+++ Selected text +++

CPU RAM growths with every epoch

Hello everyone. I am training CNN classification model as follows:

 best_loss = 9999
 best_epoch = 0

 for epoch in range(num_epochs):

       

        # Each epoch has a training and validation phase
        for phase in ["train", "val"]:
            if phase == "train":
                model.train()  # Set model to training mode
            else:
                model.eval()  # Set model to evaluate mode

            running_loss = 0.0
            running_corrects = 0.0
       
            for data in tqdm(image_datasets[phase]):

                inputs, labels = data

                now_batch_size, c, h, w = inputs.shape
                if now_batch_size < batch_size:  # skip the last batch
                    continue

                inputs = inputs.to(device)
                labels = labels.to(device)

                # zero the parameter gradients

                optimizer.zero_grad()


                if phase == "val":
                    with torch.no_grad():
                        outputs = model(inputs)

+++ Collected data +++

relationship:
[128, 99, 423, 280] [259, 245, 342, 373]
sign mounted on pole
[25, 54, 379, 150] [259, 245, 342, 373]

+++

Problems to work on:
1 – For the forum post about CPU RAM growth, mark each statement yes or no and quote the words of the post that decide it: (a) During the training phase the model is set to evaluate mode. (b) A batch smaller than the batch size is skipped. (c) The variable best_loss starts at 9999.
2 – Write out the stretch of the forum post about CPU RAM growth from "# zero the parameter" through "outputs = model(inputs)", character for character.

Solutions in order:
1 –
(a) No: "Set model to training mode"
(b) Yes: "skip the last batch"
(c) Yes: "best_loss = 9999"

2 –
# zero the parameter gradients

                optimizer.zero_grad()


                if phase == "val":
                    with torch.no_grad():
                        outputs = model(inputs)